L’église est primitivement et historiquement la gardienne de l’institution de l’eucharistie, la pierre de touche sur laquelle elle repose. A partir de là elle peut évoluer en deux directions :
- soit elle cherche à disposer de ce trésor en lui-même, à le circonscrire et l’enfermer en quelque sorte, à en faire un objet, simple prédicat du sujet réel qui est le Christ.
- soit elle considère qu’elle « est » au sens ontologique le plus fort ce trésor lui-même qui est vivant et cherche à croître spontanément.
Cela donne deux états d’esprit et deux méthodes :
- soit un “contrat” initial un peu idyllique, une vision très optimiste et juridique du chemin assortie d’une certitude formelle de résultats (le baptême qui fonctionne soit disant à tous les coups, la fable que juste aller à la messe suffit pour obtenir les dons de l’Esprit avec la pseudo certitude de se situer du “bon côté” au paradis).
- soit une situation de base reliée à notre désorientation fondamentale, une absence de caractéristiques absolues dans la voie et une incertitude sur l’obtention de quoi que ce soit.
En termes de parcours amoureux, on a la situation réelle d’un engagement basé sur une confiance mutuelle et une “foi” mais sans certitude absolue que cela va fonctionner, et de l'autre côté l’illusion qu’un contrat avec des règles strictes va garantir qu’on va pouvoir disposer pour toujours de quelque chose.
Suivant que l’église « penche » et oscille plus d’un côté ou de l’autre (l’être ou l’avoir si on schématise), il en résulte quelque chose de complètement différent et même carrément opposé. Il est aisé de voir que les saints forment le « corps mystique » de l’église et sont reliés à cet aspect vivant et en croissance perpétuelle. En fait ils forment ce corps même sur lequel les pécheurs peuvent venir s’agréger par leur prière.

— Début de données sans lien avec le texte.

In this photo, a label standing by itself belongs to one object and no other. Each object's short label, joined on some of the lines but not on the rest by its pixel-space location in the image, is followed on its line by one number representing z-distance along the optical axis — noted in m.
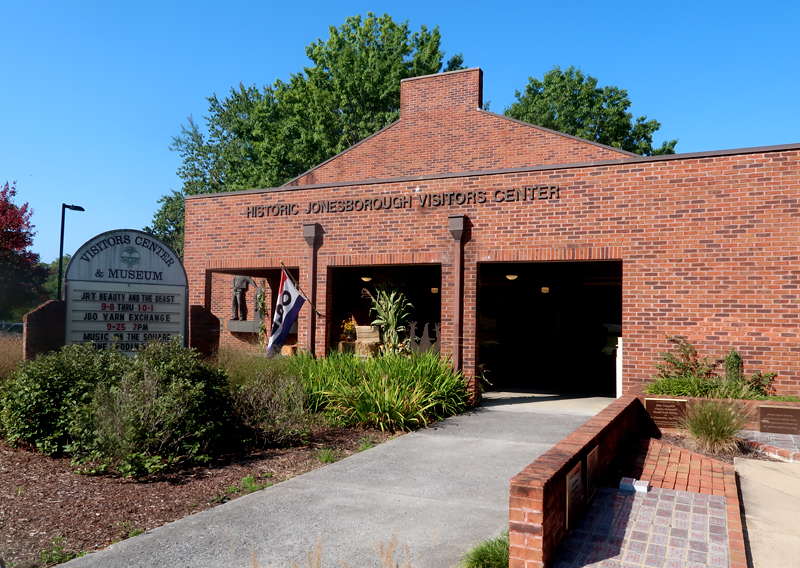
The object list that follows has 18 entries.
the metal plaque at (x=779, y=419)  9.08
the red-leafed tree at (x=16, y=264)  27.11
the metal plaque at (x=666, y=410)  9.34
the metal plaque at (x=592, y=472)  5.58
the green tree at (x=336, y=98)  31.70
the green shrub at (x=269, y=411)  8.19
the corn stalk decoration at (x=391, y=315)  13.75
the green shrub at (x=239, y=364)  9.41
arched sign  8.56
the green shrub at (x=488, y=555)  4.16
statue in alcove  17.97
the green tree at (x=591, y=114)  39.19
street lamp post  22.53
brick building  10.44
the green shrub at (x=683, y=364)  10.52
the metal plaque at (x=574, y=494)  4.83
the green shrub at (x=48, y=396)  7.29
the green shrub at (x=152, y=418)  6.57
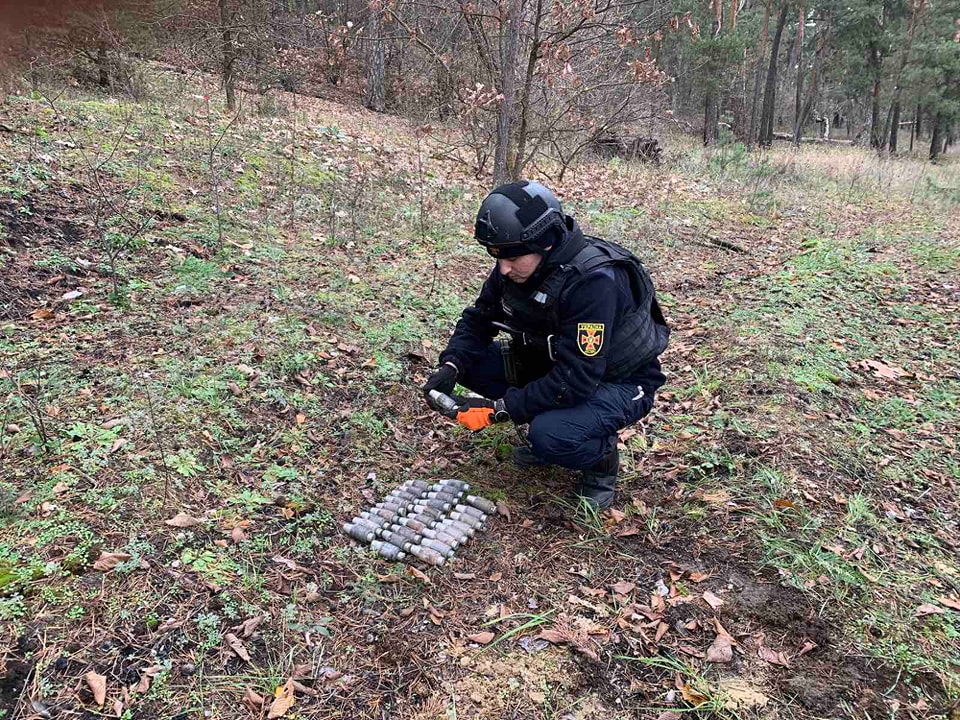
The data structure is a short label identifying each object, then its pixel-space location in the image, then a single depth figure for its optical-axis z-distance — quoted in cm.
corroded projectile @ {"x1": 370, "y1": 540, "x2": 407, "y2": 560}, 295
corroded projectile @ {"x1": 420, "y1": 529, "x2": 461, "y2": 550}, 304
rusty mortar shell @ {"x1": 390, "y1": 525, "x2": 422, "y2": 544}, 302
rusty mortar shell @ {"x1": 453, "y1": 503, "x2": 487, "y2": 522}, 328
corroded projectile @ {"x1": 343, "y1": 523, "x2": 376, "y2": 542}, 302
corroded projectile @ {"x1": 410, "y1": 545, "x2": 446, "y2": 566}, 293
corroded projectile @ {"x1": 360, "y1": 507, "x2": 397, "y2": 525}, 318
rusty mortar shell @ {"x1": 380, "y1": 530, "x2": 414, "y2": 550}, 298
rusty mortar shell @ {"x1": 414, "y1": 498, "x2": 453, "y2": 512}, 327
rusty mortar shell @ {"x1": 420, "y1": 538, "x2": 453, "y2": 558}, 299
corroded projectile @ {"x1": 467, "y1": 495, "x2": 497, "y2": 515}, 335
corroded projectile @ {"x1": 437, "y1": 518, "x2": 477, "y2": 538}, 315
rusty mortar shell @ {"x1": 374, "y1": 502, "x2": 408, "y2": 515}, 322
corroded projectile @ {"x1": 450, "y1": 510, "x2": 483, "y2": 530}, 322
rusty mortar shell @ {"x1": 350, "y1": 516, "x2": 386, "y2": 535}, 306
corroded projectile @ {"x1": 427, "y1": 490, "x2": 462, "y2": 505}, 334
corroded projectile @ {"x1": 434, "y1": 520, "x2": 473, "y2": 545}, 309
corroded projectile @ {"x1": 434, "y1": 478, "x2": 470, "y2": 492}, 346
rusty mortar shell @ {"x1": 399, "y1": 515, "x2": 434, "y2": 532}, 311
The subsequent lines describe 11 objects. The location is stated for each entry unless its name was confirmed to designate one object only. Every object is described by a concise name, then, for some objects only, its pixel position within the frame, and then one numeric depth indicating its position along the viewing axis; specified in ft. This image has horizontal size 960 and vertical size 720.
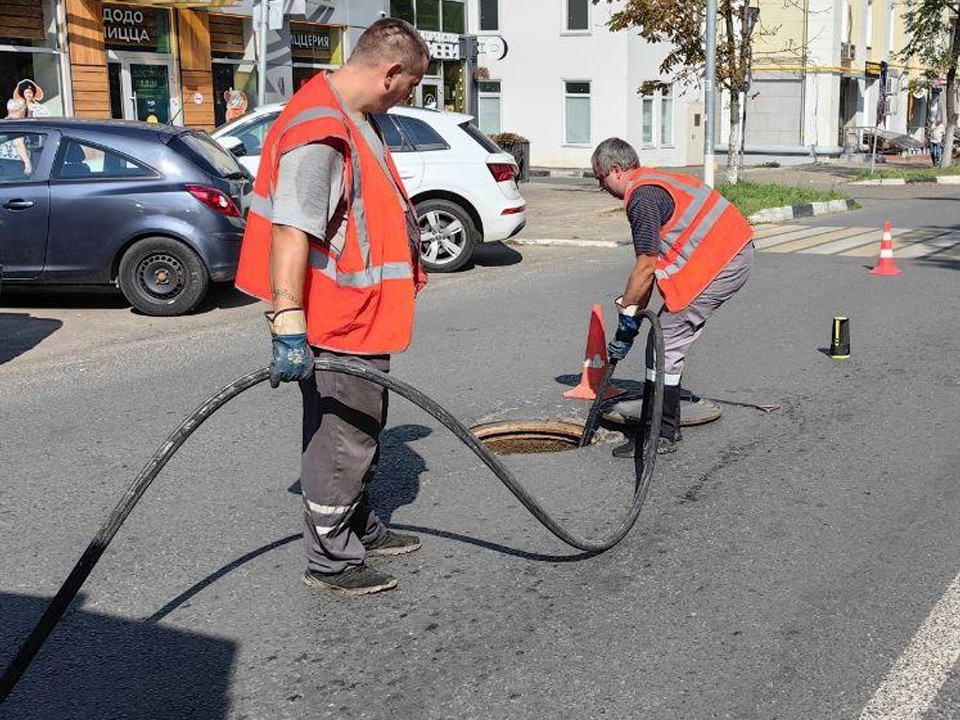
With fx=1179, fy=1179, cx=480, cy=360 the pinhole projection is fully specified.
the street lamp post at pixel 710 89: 62.13
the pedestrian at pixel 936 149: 129.80
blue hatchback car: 32.37
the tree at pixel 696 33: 71.01
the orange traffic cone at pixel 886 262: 40.69
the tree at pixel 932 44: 119.24
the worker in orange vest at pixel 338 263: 12.12
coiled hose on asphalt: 10.95
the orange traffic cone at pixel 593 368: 23.26
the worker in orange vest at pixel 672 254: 18.51
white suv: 41.52
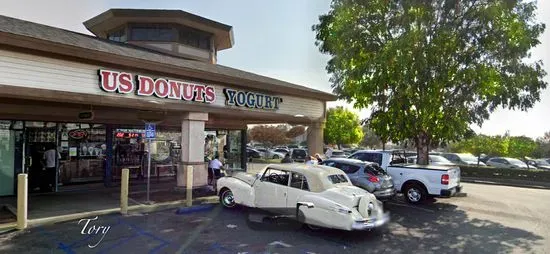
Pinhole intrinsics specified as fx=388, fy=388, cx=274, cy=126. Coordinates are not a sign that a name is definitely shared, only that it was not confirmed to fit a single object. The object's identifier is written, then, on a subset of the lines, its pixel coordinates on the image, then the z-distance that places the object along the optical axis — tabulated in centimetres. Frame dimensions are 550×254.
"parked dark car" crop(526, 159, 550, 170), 3134
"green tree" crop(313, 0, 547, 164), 1370
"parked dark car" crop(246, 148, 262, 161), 3983
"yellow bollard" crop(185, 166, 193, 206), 1162
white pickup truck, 1339
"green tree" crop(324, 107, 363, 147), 5662
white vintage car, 852
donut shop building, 970
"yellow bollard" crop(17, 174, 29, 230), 857
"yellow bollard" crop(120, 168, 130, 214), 1051
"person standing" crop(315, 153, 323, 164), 1605
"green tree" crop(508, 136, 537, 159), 3994
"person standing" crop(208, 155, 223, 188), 1482
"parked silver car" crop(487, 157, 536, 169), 2997
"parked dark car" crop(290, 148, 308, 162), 3379
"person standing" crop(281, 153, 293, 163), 1648
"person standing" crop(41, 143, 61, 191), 1372
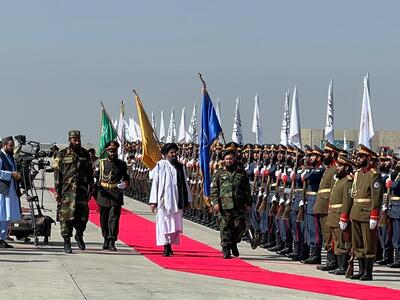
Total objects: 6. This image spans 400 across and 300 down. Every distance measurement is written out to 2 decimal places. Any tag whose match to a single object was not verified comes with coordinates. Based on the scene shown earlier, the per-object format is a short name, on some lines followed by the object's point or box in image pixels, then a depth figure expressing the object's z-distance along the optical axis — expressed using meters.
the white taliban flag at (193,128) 34.76
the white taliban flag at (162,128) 45.38
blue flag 20.58
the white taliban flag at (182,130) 39.44
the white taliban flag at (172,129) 39.85
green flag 32.06
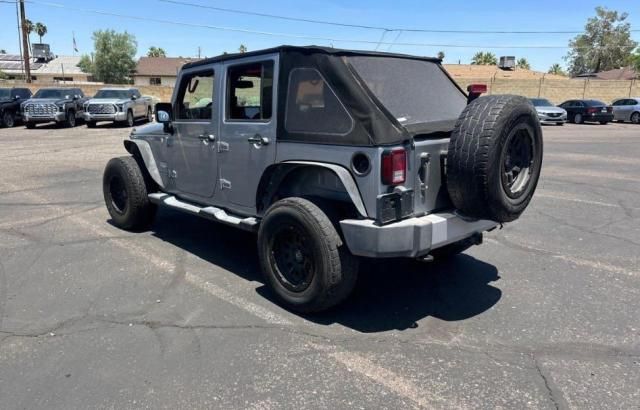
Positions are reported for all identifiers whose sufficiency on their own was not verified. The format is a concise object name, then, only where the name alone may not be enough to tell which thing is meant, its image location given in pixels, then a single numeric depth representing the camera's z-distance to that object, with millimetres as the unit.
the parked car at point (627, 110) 29156
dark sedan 28156
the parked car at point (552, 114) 26536
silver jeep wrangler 3359
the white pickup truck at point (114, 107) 21000
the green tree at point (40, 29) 90356
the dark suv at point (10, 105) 21672
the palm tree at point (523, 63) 103094
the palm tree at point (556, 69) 107419
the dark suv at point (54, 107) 20594
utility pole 34209
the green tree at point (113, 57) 70062
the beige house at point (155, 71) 68688
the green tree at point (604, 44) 77562
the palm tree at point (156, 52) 106062
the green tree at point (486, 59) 94344
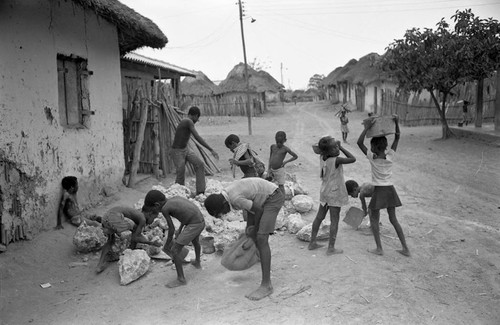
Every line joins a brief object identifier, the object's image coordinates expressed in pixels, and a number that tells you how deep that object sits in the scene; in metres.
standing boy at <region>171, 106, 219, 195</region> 7.10
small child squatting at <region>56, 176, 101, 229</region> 5.66
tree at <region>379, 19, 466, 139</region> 12.77
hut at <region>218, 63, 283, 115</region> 29.64
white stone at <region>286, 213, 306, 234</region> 5.66
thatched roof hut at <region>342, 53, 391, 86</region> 27.42
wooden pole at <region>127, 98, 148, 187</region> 7.82
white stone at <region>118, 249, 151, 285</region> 4.50
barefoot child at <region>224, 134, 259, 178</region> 5.82
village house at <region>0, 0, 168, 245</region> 4.94
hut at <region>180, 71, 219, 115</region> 29.64
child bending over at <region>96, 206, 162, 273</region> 4.71
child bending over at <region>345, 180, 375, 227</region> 5.61
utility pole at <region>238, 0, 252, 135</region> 20.24
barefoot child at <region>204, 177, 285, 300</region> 3.87
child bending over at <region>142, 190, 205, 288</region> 4.31
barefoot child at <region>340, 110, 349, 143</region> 14.51
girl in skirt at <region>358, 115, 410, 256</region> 4.83
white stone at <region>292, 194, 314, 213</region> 6.54
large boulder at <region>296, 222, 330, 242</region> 5.37
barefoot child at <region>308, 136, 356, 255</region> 4.77
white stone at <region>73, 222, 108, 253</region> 5.20
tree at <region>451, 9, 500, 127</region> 12.45
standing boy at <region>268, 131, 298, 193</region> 6.27
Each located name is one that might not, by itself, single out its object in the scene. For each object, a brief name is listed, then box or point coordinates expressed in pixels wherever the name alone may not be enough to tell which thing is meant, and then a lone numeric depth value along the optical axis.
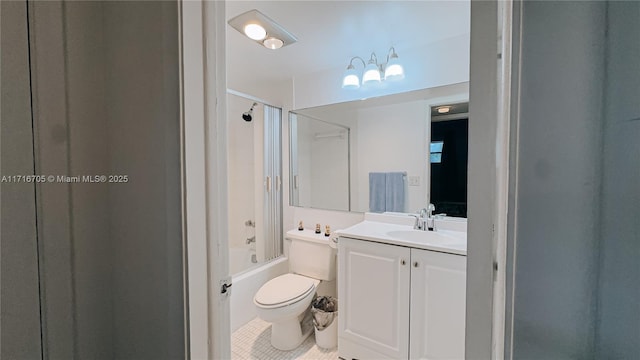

Dès le début et sa constitution primitive, les deux forces jouent dans le sein de l’Eglise comme antagonismes. Il est facile de constater qu’elle est celle qui a écrasé l’autre aujourd’hui, puisque le résultat repose sous nos yeux en permanence. Il se traduit par le discours type comme quoi « nous sommes déjà sauvés et tout est parfait tel quel » très différent du verbe régénérateur et de la parole créatrice...
Or, vouloir "être sauvé" consiste quelque part à vouloir "avoir dieu" (faire du sujet un prédicat et un objet selon la « connaissance propositionnelle ») tandis que vouloir "aimer Dieu" c'est désirer devenir semblable à Lui (connaissance par identité).
Cette fameuse "connaissance par identité" (qu'on peut distinguer avec précision des autres types de connaissance) part pour l'homme de la constatation factuelle de sa misère partagée avec le Genre Humain (ce n’est pas une connaissance particulière, empirique, propositionnelle du type « je sais que x ou y » ou fondée sur la mémoire ou une connaissance abstraite, formelle et logique). Elle est de ce fait réellement commune à tout le monde, pragmatique et existentielle même si son contenu est pauvre et un rien. Il se résume à cette formule : « je suis un néant, une créature misérable placé en face de l’infini et au milieu du vide ».
Alors, je peux commencer à "co-naître" d’une façon vivante. Cette connaissance est masquée parce qu'au départ notre organisme est construit soit pour acquérir des savoirs momifiés qui vont venir s’accumuler par strates successives à partir d'un supposé savoir antérieur (qui donne naissance à la force contraire de se débarrasser de trop de savoir vécu comme une charge, un fardeau pesant et contraignant). Il ne « pense » pas à partir de l’unique chose univoque et partagée par tous : la condition de faiblesse, d’incertitude et de manque.
Mais la "gnose" authentique part de ce point de départ commun, à partir de quoi l’être humain peut commencer à connaître d'autres choses, d'autres être par leur "raisons séminales" comme on disait autrefois (« logos spermatikos » ou pouvoir de faire germer une chose, un être, un phénomène). Cela conduit à une contemplation naturelle des signes de la nature qui bien conduite peut mener à la contemplation surnaturelle de leurs racines au Ciel suivant une progression graduelle et harmonieuse. C’est un autre point de départ, une nouvelle naissance.